#### Your task:
Everything from the line containing "- tasks per lead and overall view" through the end of the entries should be transcribed exactly. Leave out all other lines.

#### Recorded data:

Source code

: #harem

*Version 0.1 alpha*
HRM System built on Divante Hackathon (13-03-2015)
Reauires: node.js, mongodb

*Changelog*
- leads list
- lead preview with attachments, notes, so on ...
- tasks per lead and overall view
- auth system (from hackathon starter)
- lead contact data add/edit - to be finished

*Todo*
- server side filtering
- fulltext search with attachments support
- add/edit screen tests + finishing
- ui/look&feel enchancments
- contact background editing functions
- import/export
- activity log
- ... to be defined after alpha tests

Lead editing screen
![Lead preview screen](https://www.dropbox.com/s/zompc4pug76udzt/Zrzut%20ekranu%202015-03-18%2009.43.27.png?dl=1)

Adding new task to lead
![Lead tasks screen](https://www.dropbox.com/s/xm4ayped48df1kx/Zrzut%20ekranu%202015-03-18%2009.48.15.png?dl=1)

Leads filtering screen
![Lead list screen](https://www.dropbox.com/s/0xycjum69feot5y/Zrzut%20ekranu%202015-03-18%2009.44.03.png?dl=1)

#### Response for this exercise:
- tasks per lead and overall view
- auth system (from hackathon starter)
- lead contact data add/edit - to be finished

*Todo*
- server side filtering
- fulltext search with attachments support
- add/edit screen tests + finishing
- ui/look&feel enchancments
- contact background editing functions
- import/export
- activity log
- ... to be defined after alpha tests

Lead editing screen
![Lead preview screen](https://www.dropbox.com/s/zompc4pug76udzt/Zrzut%20ekranu%202015-03-18%2009.43.27.png?dl=1)

Adding new task to lead
![Lead tasks screen](https://www.dropbox.com/s/xm4ayped48df1kx/Zrzut%20ekranu%202015-03-18%2009.48.15.png?dl=1)

Leads filtering screen
![Lead list screen](https://www.dropbox.com/s/0xycjum69feot5y/Zrzut%20ekranu%202015-03-18%2009.44.03.png?dl=1)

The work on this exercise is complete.